Based on Hiroshi Sakurazaka's novel 'All You Need Is Kill', this film charts the story of an invaded Europe following an alien attack, in which the said aliens have taken up residence and are marauding across Europe advancing on the UK leaving death, destruction and devastation in their wake. Set in the not too distant future Tom Cruise plays Major William Cage - a stationed US military PR guru working with the UK based 'United Defence Force' in London - headed up by Brendan Gleeson's General Brigham. We learn early on that Cage is a graduated desk jockey great with words and spin, but no good with a gun out in the field when the going gets tough. He is cowardly, weak and weaselly and when 'ordered' to go into battle by Brigham does everything he can to worm his way out of it. This duly gets him drugged and demoted down to the rank of Private and he awakes at Heathrow Airport - now the forward base for the allied United Defence Force push into Europe to conquer (or so they believe) the advancing aliens. What follows is a lot of kicking, screaming and gnashing of teeth as Cage meets his fellow grunts and cannon fodder for a quick PT session and kit-out before the advance the next morning. Scarred shitless and wearing his newly developed exo-suit with rapid fire technology that he cannot grasp, he is next flying high above Normandy Beach ready to descend into battle. He lands in the thick of it and is clueless what to do whilst his fellow foot soldiers die in immense numbers and horribly all around him. It is only a question of time before an attack by a fast moving multi-tentacled ferocious alien (called 'Mimics) takes Cage out but not before a few rounds have killed the beast causing it to land on top of Cage and bleed black acid blood all over him - dissolving his face and head in an instant - and so Cage is dead!
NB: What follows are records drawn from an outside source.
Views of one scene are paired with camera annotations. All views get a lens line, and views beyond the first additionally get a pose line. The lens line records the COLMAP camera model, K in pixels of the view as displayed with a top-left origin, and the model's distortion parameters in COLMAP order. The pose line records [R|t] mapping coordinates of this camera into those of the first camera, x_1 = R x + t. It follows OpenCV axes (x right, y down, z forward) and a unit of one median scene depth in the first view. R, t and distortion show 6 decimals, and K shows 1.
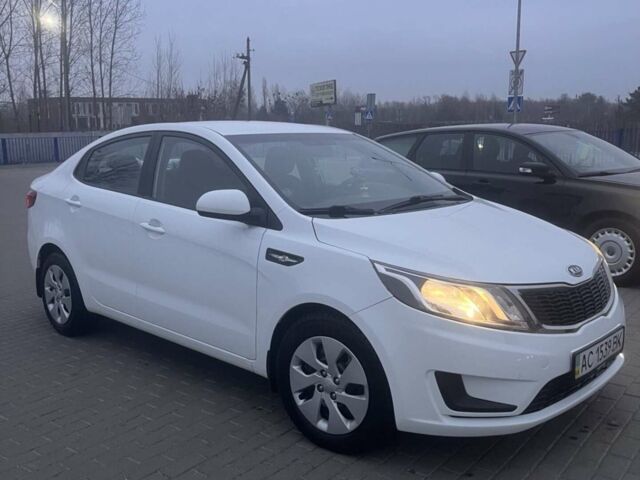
lens RADIAL K [[617.1, 0, 320.0], [0, 617.1, 240.0], [0, 0, 1]] dist [0.145125, -0.333925]
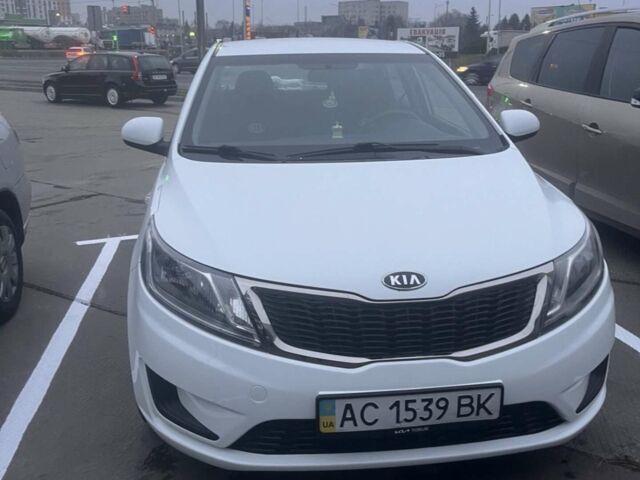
lens RADIAL K [[617.1, 0, 320.0], [0, 617.1, 240.0], [0, 0, 1]] dist [0.145125, -0.333925]
pose [[0.788529, 0.181895, -0.587483, 0.638011], [-0.099962, 0.980465, 0.169399, -0.084487], [0.606820, -0.074850, 0.791307, 0.389575]]
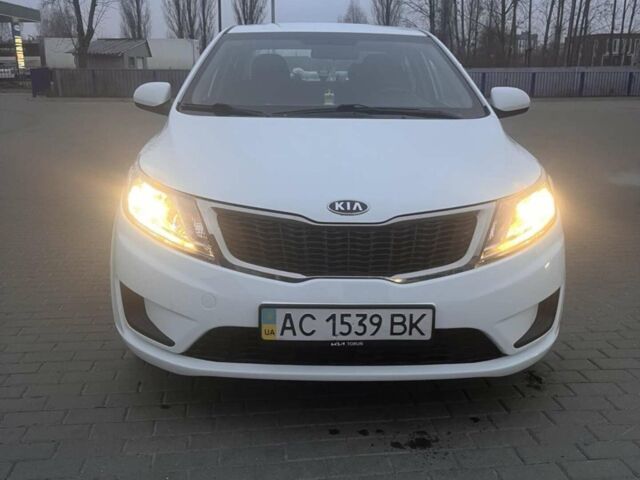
lens RADIAL K [[617.1, 0, 320.0], [0, 617.1, 240.0], [0, 0, 1]] dist [0.145125, -0.333925]
pose [[0.725594, 0.195146, -0.659873, 0.767340], [-0.131978, 0.980608, 0.144875, -0.010780], [0.675349, -0.018032, 0.737278, 0.410716]]
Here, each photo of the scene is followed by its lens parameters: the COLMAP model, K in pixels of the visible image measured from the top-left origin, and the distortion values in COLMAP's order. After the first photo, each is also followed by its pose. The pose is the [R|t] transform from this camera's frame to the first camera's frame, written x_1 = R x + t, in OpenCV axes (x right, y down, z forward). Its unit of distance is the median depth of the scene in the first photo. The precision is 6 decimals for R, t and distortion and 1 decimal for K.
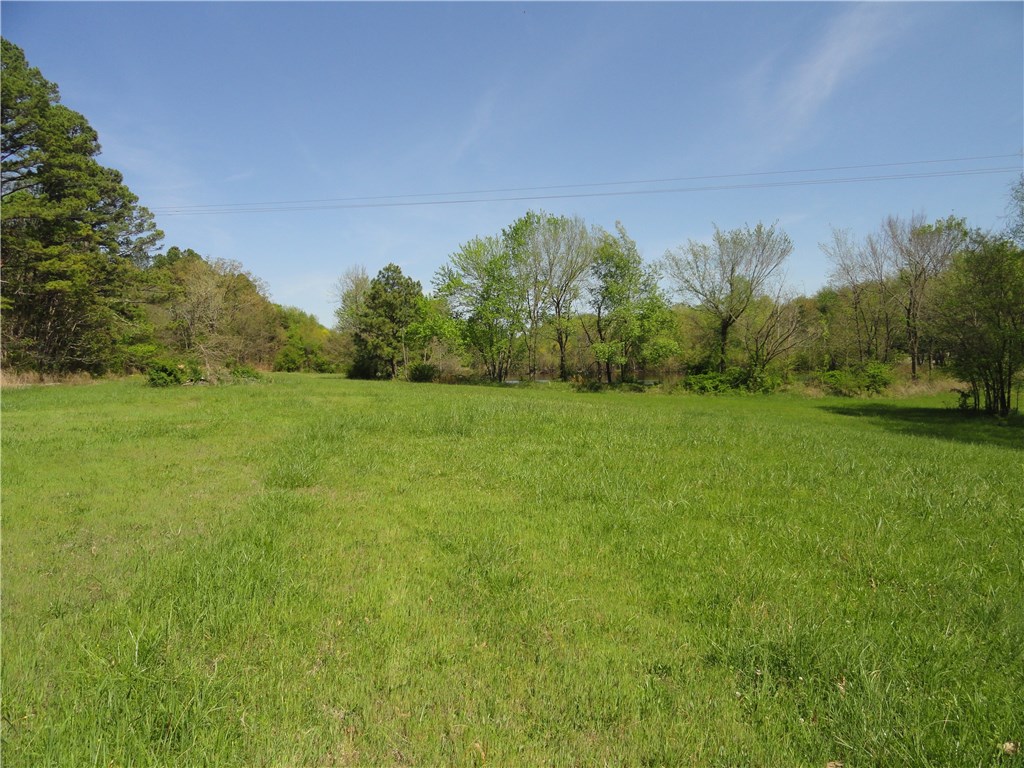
lens RADIAL K [[715.8, 0, 516.0], [0, 715.8, 380.3], [0, 0, 1]] dist [0.008181, -0.002274]
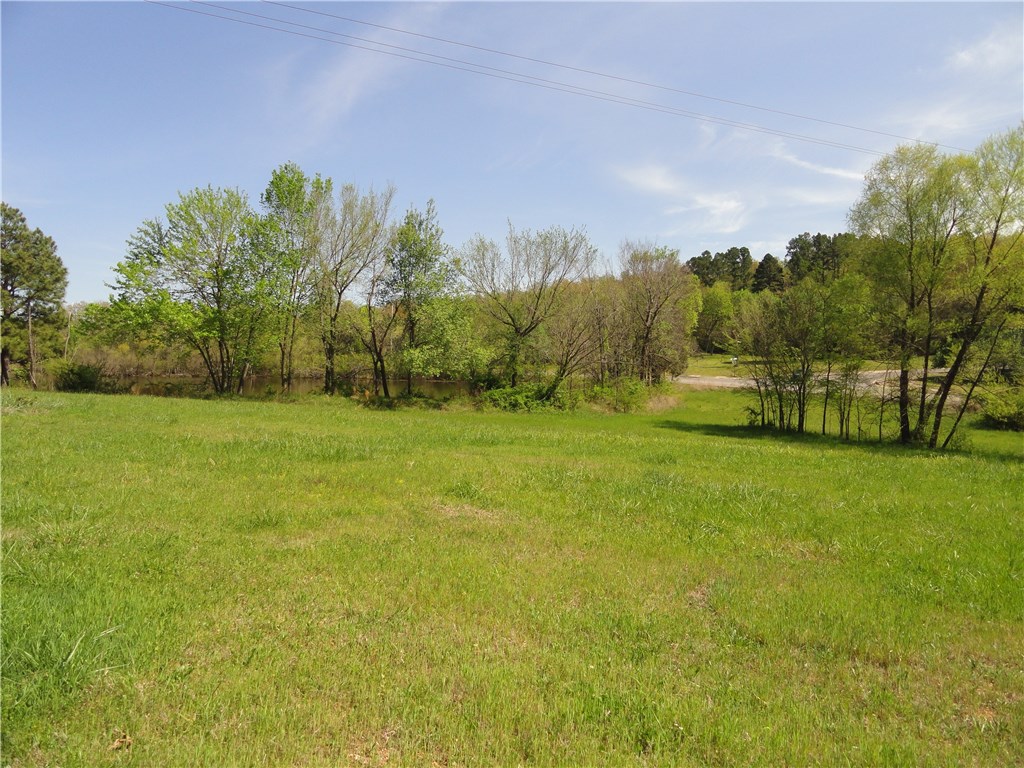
lens RADIAL K [[715.8, 0, 505.2], [0, 715.8, 391.5], [0, 0, 1]] dist [0.008181, -0.002274]
pose [[0.801646, 0.006077, 0.597768, -0.406548], [-0.017501, 0.999758, 0.013306, -0.024696], [-0.597543, -0.021128, 0.801559, 0.441470]]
This 'blood on blood' encounter though gives Cage the ability to distort time and he awakes again back at the Heathrow Airport forward base yesterday when he was first dumped there in his new found position as Privateer. Now, you'll be thinking 'Groundhog Day' and you could be forgiven for that because there are similarities here with reliving every day until you can effect meaningful and purposeful change. And so it is with this film! Cage goes through the same routine every day, gets killed and reawakens yesterday to go through it again, and again and again countless times. The difference though is that every time he gets killed in battle he learns and experiences different things that allow him to avoid situations and advance with new found knowledge, in an attempt to ultimately thwart the Mimics.

It is unclear how many times Cage dies - but it would be in the hundreds and as we progress he knows what to expect, it becomes mundane, boring and predictable and at times he welcomes it because it allows him to 'reset' and start again stronger, wiser, more confident in success. This is what moves the story along aided and abetted by his trainer Rita Vrataski (played with conviction by Emily Blunt) who herself has been in the same position as Cage and can therefore relate to what he is going through every day - but she is now clean as a result of a blood transfusion to save her life - and she is national hero thanks to a win against the Mimics in the battle of Verdun which she spearheaded.
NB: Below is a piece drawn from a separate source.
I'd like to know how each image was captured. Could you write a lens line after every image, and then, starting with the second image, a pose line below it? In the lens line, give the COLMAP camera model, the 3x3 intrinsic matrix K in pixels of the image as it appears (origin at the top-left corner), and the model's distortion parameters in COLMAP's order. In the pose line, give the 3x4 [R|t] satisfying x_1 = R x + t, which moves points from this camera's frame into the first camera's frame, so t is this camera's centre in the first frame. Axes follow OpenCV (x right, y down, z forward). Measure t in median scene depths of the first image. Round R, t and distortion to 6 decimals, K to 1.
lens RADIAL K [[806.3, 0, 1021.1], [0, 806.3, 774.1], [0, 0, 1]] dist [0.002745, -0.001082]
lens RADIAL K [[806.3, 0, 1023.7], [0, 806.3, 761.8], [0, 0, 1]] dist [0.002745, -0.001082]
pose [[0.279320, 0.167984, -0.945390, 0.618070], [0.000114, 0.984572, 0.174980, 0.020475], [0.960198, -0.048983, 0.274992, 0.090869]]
Cruise gives a strong, solid and convincing performance here that would rank as one of his best in a long while; Doug Liman handles the action astutely and the sweeping vistas of Normandy Beach, Heathrow Airport and central Paris with a toppled Eifel Tower are rendered very well. The story line moves along at a good pace, there are moments of humour, the Mimics are well realised and a little different to your everyday intergalactic insectoid interloper, the close quarter battle scenes are big and impressive enough, and Bill Paxton and our own Noah Taylor ably support the cast.

In the final analysis, Cage's multi-repeated deaths and his learnings as a result serve to save the day in the climatic central Paris face off set in the depths of a flooded La Louvre underground car park. There is a little twist at the end which you'll have to see for yourself, but it did leave me with a question for Mr. Liman . . . will it for you too?
I saw this in 3D which serves to sharpen and define the imagery on screen, but 2D will easily suffice. See it on the big screen - it's worth it!